START WITH HOUSE WORK
MY DEAR YOUR FEET
SHOULD BE NEAT
CHAPPAL SHOULD BE WORN
SOLE NOT TO BE TORN
THIS GENERATION, GIRLS SAY IT’S INFRA DIG
WEARING IT, THEY DO NOT CARE A FIG
IF YOU SAY NOT
YOUR FEET WILL ROT
I WILL NOT LEAVE YOU ALONE
CAUSE YOU WILL CRY WITH PAIN IN YOUR BONE
PLEASE WEAR FOOT REST
OR I WILL PROTEST
FEVER APPROVED BY ALL PARENTS, ADULTS AND DOCS ----
IS THERE ANY LIFE AFTER SCHOOL?
I enjoyed this sticker war - a totally different way of letter writing and communication. After my retirement, I did a short stint in the merchant navy, which kept me away from the family for long durations. Letter writing once again came to my rescue. I used to write long and detailed letters from sea. Jai has preserved all the letters which I wrote from sea – they make extremely interesting reading – reflecting the thoughts and concerns of the moment.

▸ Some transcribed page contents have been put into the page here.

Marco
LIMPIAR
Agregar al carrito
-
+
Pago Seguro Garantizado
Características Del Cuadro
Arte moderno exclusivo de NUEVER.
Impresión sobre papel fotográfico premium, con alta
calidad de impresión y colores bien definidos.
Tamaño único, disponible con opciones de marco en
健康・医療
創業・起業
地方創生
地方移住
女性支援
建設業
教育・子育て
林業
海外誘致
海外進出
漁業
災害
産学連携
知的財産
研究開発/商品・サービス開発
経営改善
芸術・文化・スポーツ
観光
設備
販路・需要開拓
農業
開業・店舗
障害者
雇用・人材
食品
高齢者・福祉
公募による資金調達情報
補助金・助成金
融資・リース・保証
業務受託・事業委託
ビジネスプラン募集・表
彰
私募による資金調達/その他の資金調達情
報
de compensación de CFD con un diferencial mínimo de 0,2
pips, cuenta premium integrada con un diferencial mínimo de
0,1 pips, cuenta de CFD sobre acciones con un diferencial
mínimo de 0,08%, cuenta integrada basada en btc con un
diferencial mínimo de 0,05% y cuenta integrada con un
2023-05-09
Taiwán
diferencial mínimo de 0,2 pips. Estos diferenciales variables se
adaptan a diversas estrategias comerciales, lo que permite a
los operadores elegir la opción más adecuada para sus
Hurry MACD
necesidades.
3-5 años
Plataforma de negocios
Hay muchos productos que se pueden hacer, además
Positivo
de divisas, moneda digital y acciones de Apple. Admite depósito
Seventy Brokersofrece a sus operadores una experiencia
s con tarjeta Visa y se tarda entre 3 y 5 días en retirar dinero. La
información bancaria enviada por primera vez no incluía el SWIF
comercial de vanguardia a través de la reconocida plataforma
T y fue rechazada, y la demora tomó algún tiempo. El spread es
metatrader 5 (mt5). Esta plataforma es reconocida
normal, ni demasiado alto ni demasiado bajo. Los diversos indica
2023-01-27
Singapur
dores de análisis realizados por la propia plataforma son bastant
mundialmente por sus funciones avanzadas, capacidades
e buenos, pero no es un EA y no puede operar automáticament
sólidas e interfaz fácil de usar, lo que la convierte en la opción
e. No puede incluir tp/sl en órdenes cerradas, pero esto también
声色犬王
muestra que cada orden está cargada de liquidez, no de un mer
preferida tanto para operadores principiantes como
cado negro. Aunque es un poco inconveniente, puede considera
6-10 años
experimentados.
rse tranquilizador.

With the arrival of E mails and SMS – the art of writing letters has taken a back seat. Letters of yesteryears represented a way of life – full of leisure, details, desire to share information, concern and expression of emotions. Whereas E mails and SMS convey sense of urgency, brevity, curtness and a sharp under tone of ‘that much and no more’. A pity, as they are deleted after reading and hence will never be looked at ten, fifteen years down the line with a nostalgic sigh, taking you back to the moments in time that you had practically forgotten.